Selanjutnya Pemprov Kalsel juga menjadikan stunting sebagai prioritas penanganan, dimana SKPD telah mengusulkan program-program dari Dinkes, untuk memperbaiki gizi anak, dari PUPR berupa perbaikan sanitasi, rumah, serta pemenuhan jaminan air minum.
“Saya berharap, kerjasama lintas sektor dalam mengentaskan permasalahan stunting ini bisa sukses,” ucap Roy.
Dari data, angka stunting yang cukup besar terdapat di Kabupaten Banjar, disusul Tapin, Batola, serta Tala, yang angkanya di atas 30% dan menjadi sasaran prioritas.
“Daerah-daerah ini masih ada di zona merah stunting, dengan angka pencapaian masih di atas standar seharusnya yakni 20%,” ungkap Roy.
Ia juga mengapresiasi kabupaten Balangan yang awalnya dari angka 52% menjadi 30an %, disusul kabupaten Tabalong yang turun 15%.
“Adapun kabupaten lain yang mengalami kenaikan angka stunting, ini akan jadi evaluasi ke depan untuk kita, bagaimana nanti solusinya,” tuturnya.
Sementara itu, Bupati Tabalong Drs. H. Anang Syakhfiani mengakui target capaian yang diberikan BKKBN dari angka prevalensi stunting 28,2% menurut angka SSGI di tahun 2021 menjadi 25,68% di akhir 2022 dan 21,49% di 2023 serta 17,27% di 2024 adalah sebuah tantangan dan butuh perjuangan semua pihak di Tabalong.
“Sejak awal saya mengembang amanah sebagai kepala daerah, saya selalu memberikan perhatian untuk masalah stunting.

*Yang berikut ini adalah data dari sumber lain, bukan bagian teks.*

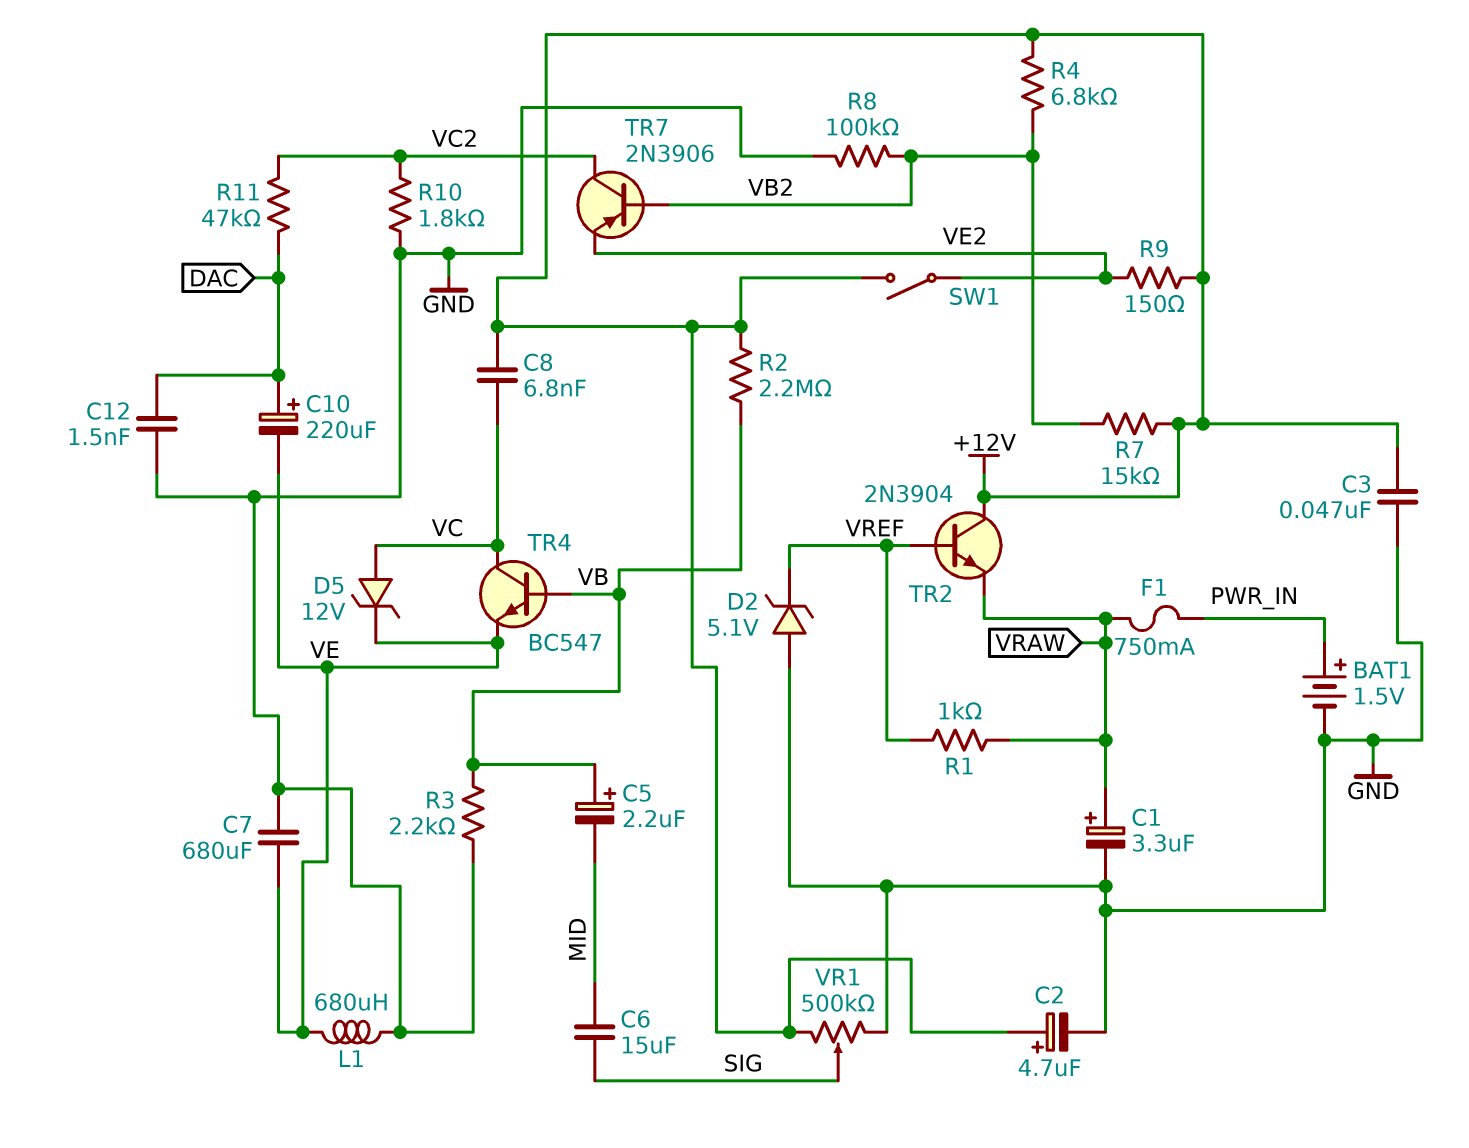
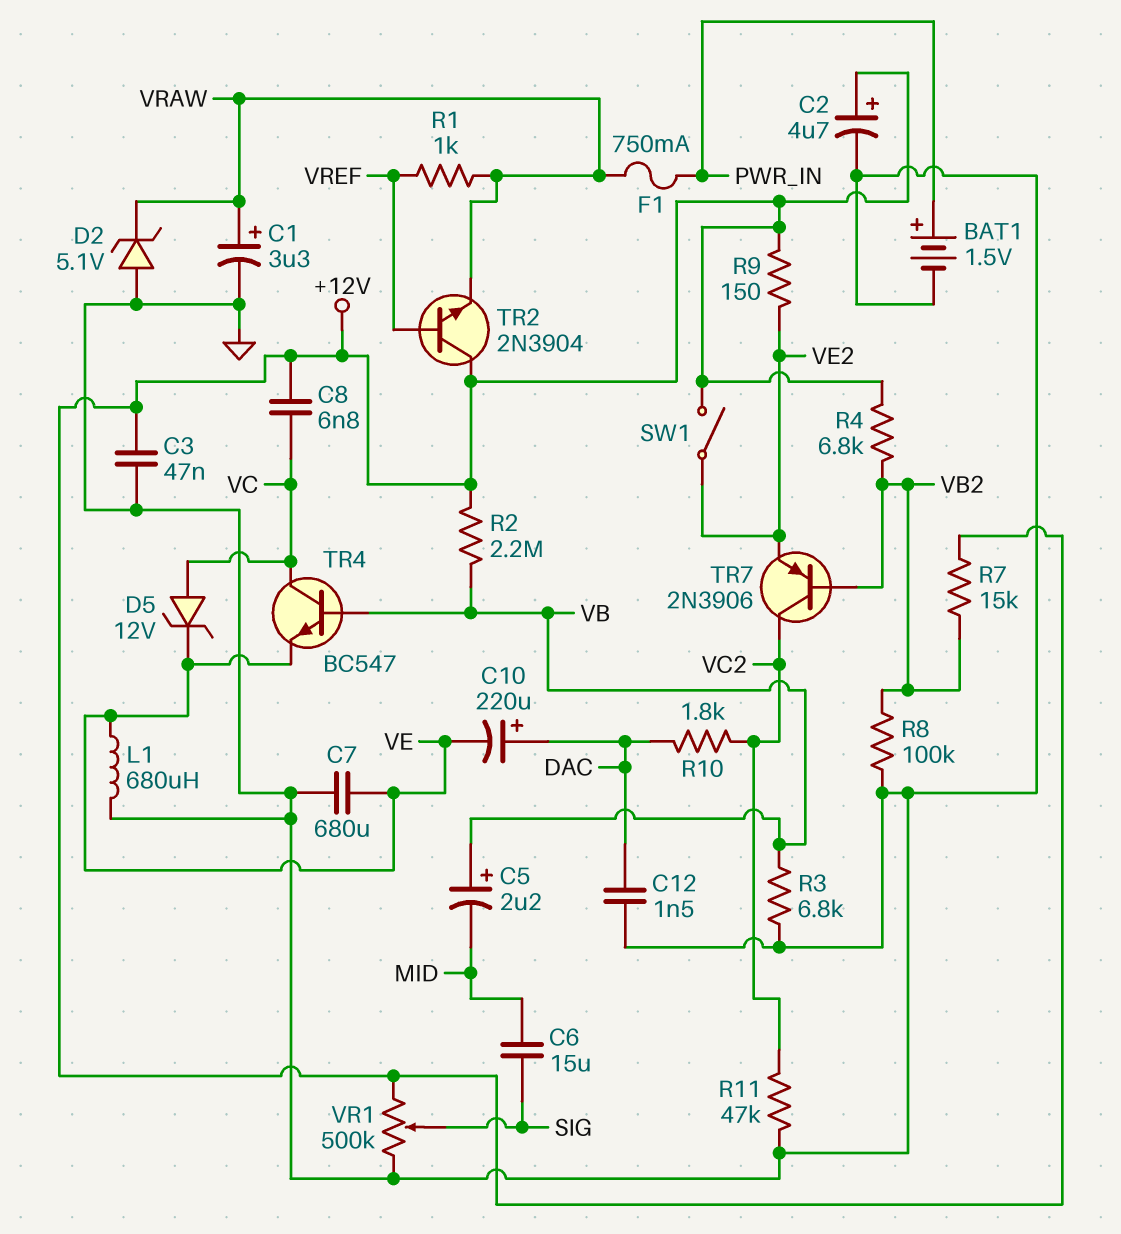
D2: zener 5.1V (A GND, K VREF) -> zener 5.1V (A GND, K VRAW)
R3: 2.2k (GND, VB) -> 6.8k (GND, VB)
R10: 1.8k (GND, VC2) -> 1.8k (DAC, VC2)
R11: 47k (DAC, VC2) -> 47k (GND, VC2)

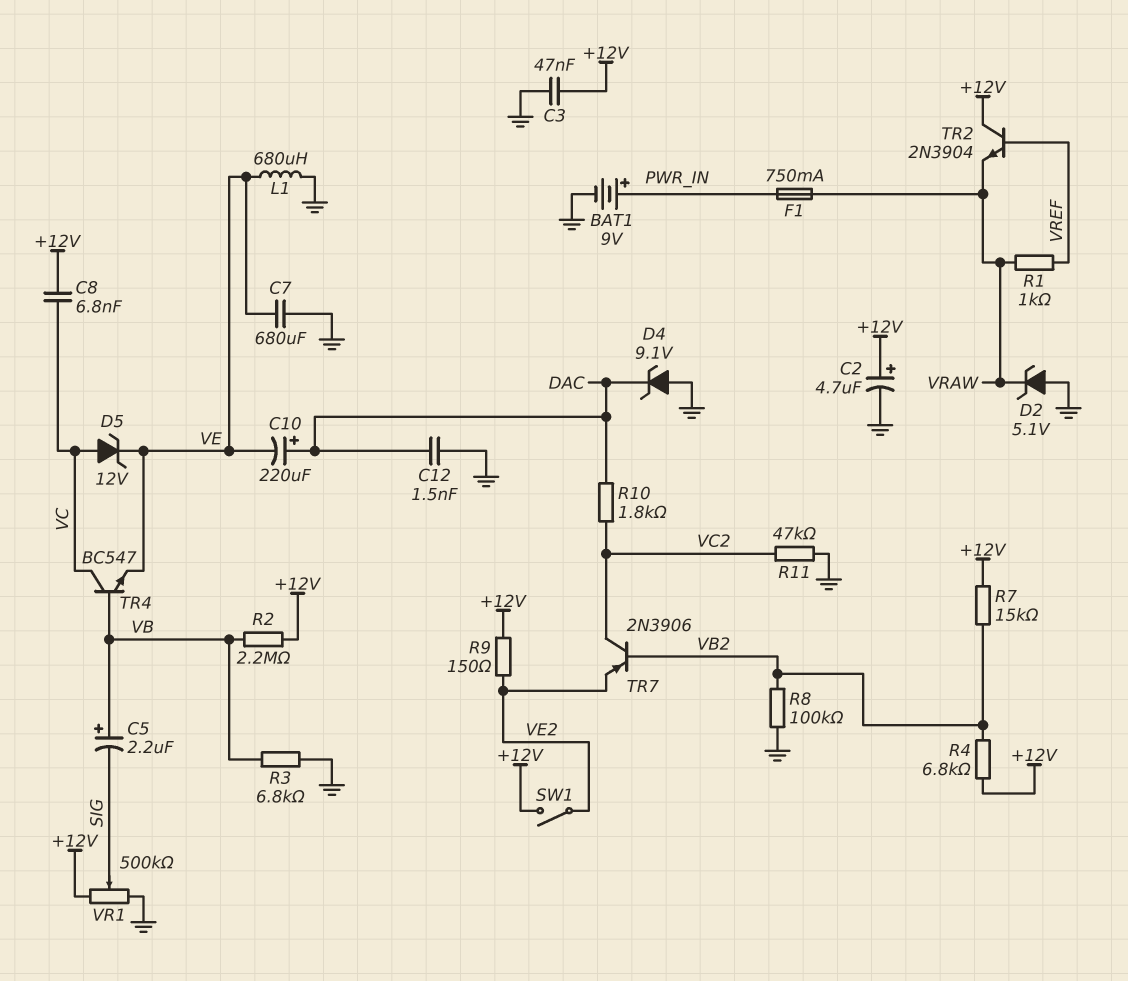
BAT1: 1.5V (plus PWR_IN, minus GND) -> 9V (plus PWR_IN, minus GND)
C1: 3.3uF (plus VRAW, minus GND) -> none
C5: 2.2uF (plus VB, minus MID) -> 2.2uF (plus VB, minus SIG)
C6: 15uF (MID, SIG) -> none
D4: none -> zener 9.1V (A GND, K DAC)

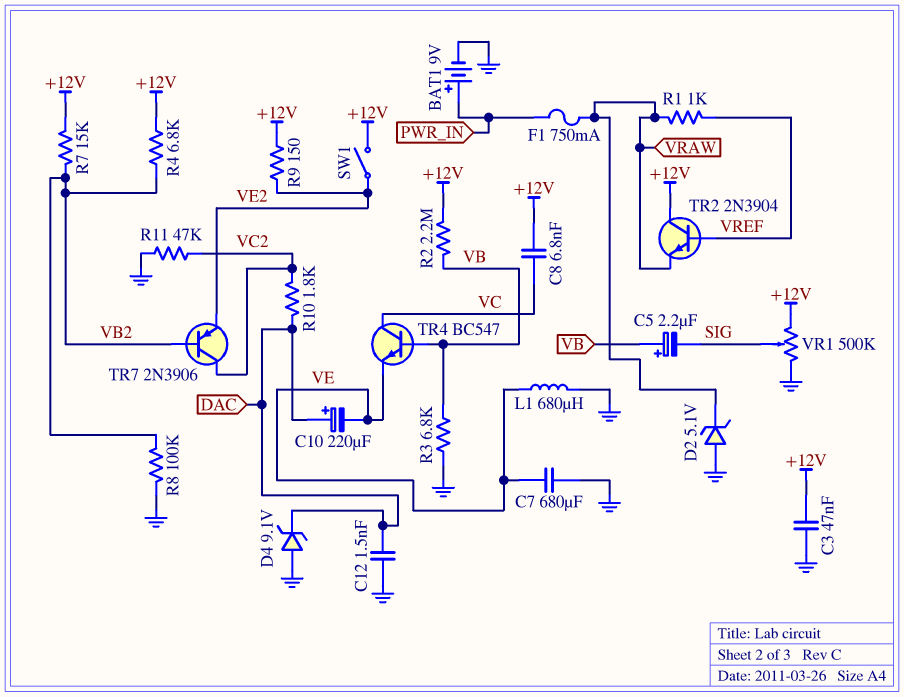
C2: 4.7uF (plus +12V, minus GND) -> none
D5: zener 12V (A VC, K VE) -> none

Harus diakui, pemahaman masyarakat Tabalong tentang
stunting masih rendah, demikian juga pemahaman di level jajaran pemerintah,” kata Anang.
Pasalnya, permasalahan stunting ini tidak melulu soal pertumbuhan gizi anak yang terhambat namun ada hal-hal lain yang perlu dibenahi juga permasalahan sejak dini dari awal pernikahan orangtuanya.